- [What you will do] From the material below, copy out each line with the word "space" in it.

- [Available data]
□ □ □ □ □ □ □

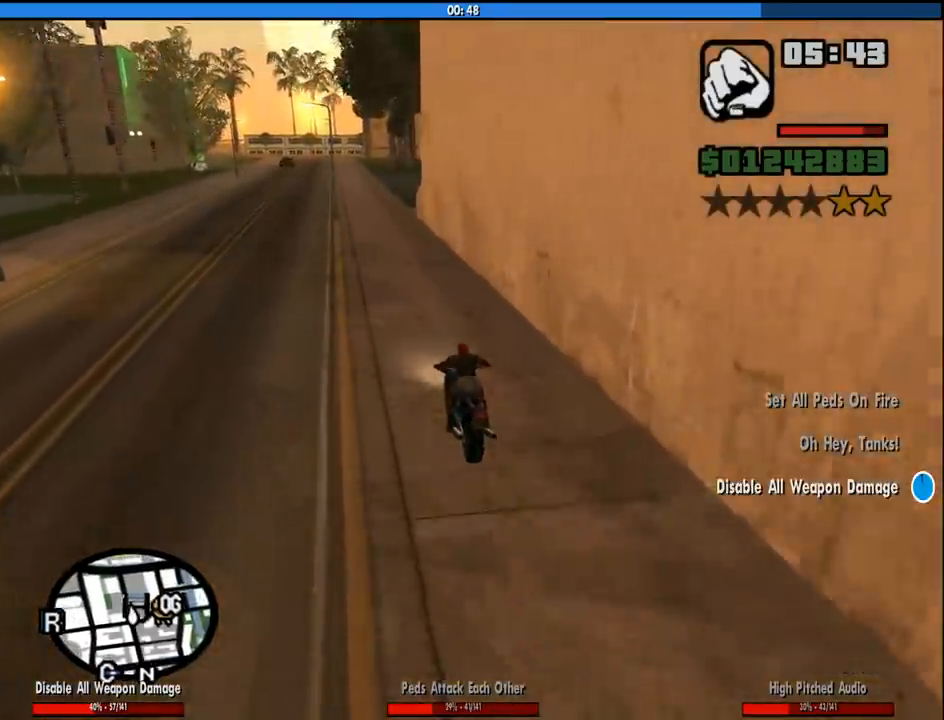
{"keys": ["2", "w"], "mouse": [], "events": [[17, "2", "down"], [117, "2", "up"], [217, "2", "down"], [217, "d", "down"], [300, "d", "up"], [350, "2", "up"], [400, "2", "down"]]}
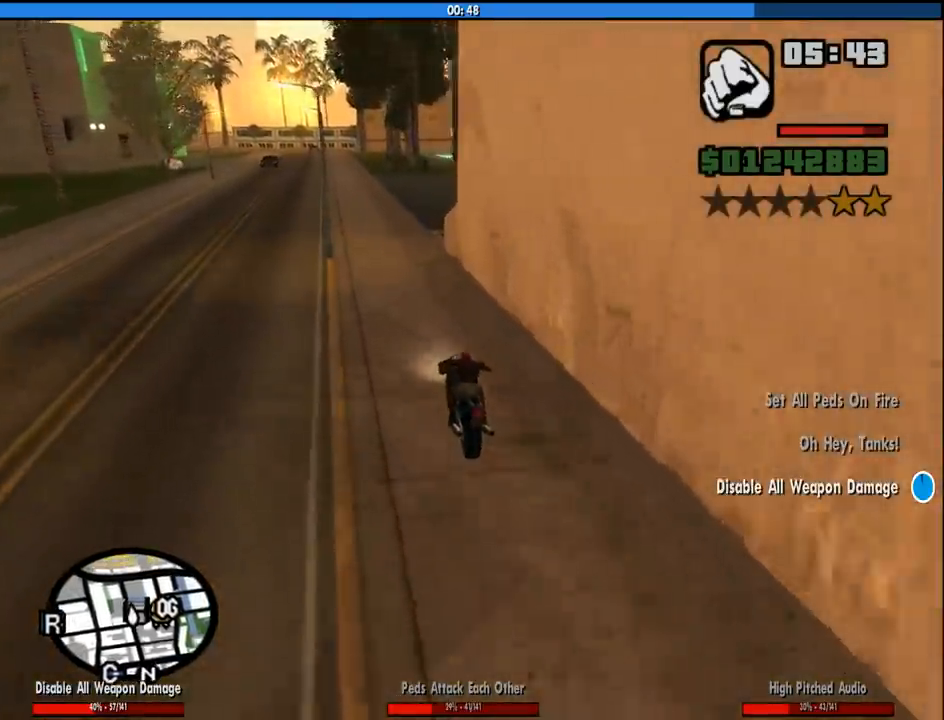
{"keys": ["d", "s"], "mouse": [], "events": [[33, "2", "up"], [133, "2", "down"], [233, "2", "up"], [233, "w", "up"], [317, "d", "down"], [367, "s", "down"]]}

□ □ □ □ □ □ □

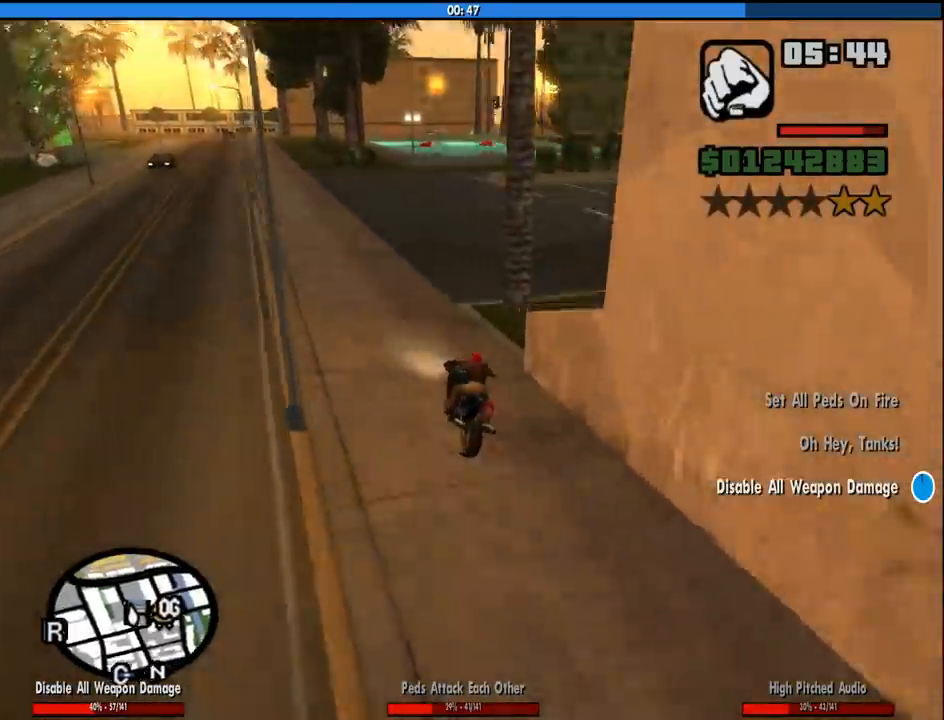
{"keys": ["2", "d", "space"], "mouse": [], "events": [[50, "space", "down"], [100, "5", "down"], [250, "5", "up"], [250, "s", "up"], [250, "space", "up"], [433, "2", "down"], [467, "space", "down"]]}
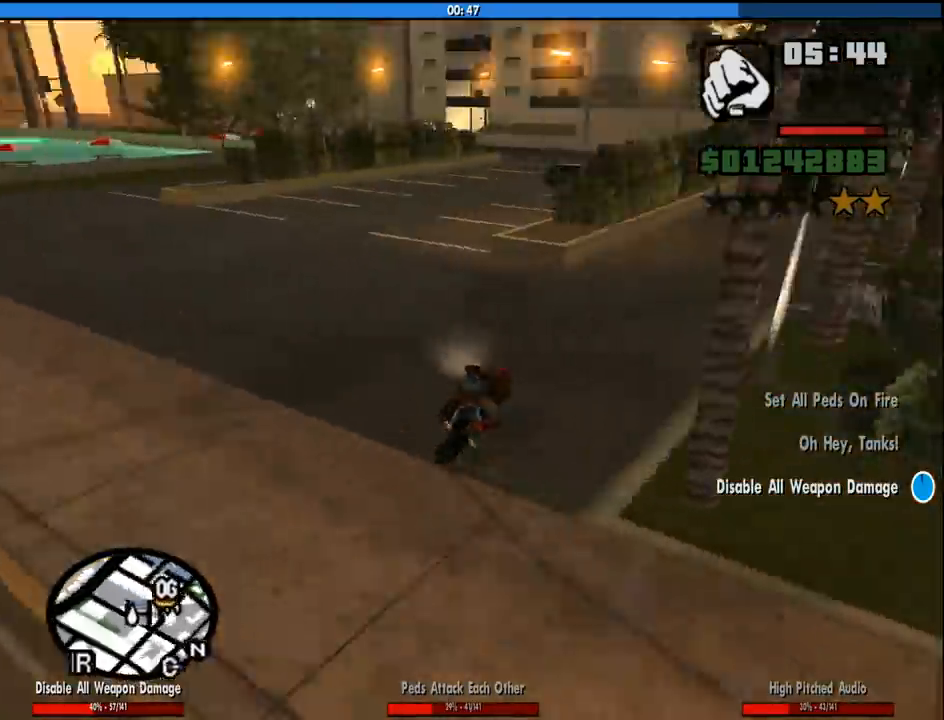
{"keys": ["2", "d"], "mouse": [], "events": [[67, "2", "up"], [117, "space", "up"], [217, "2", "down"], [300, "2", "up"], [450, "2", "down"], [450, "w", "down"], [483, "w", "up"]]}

□ □ □ □ □ □ □

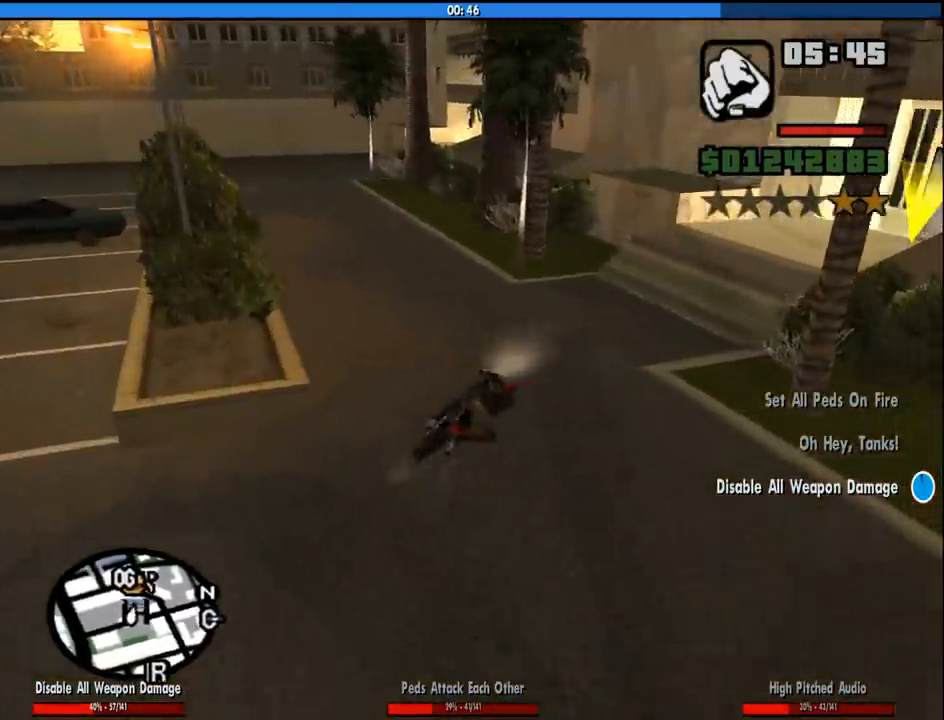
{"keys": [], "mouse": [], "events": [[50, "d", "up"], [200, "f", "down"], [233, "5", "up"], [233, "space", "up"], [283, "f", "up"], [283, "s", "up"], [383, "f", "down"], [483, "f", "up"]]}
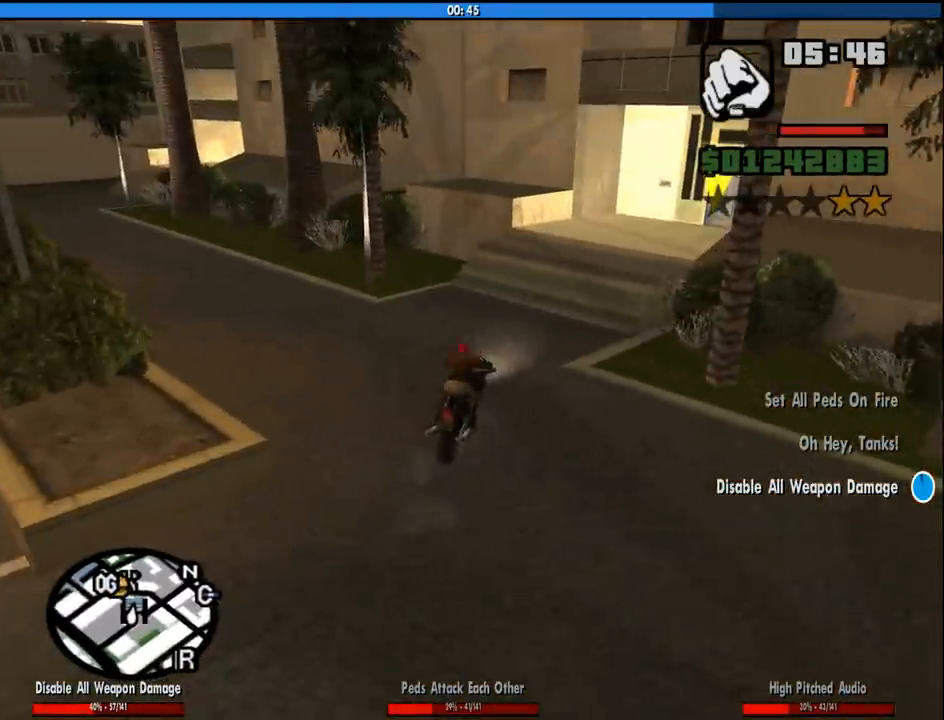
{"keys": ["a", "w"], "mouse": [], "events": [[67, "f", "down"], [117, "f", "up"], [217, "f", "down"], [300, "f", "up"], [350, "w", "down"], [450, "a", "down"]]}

□ □ □ □ □ □ □

- [Solution for this task]
{"keys": ["2", "d", "space"], "mouse": [], "events": [[50, "space", "down"], [100, "5", "down"], [250, "5", "up"], [250, "s", "up"], [250, "space", "up"], [433, "2", "down"], [467, "space", "down"]]}
{"keys": ["2", "d"], "mouse": [], "events": [[67, "2", "up"], [117, "space", "up"], [217, "2", "down"], [300, "2", "up"], [450, "2", "down"], [450, "w", "down"], [483, "w", "up"]]}
{"keys": [], "mouse": [], "events": [[50, "d", "up"], [200, "f", "down"], [233, "5", "up"], [233, "space", "up"], [283, "f", "up"], [283, "s", "up"], [383, "f", "down"], [483, "f", "up"]]}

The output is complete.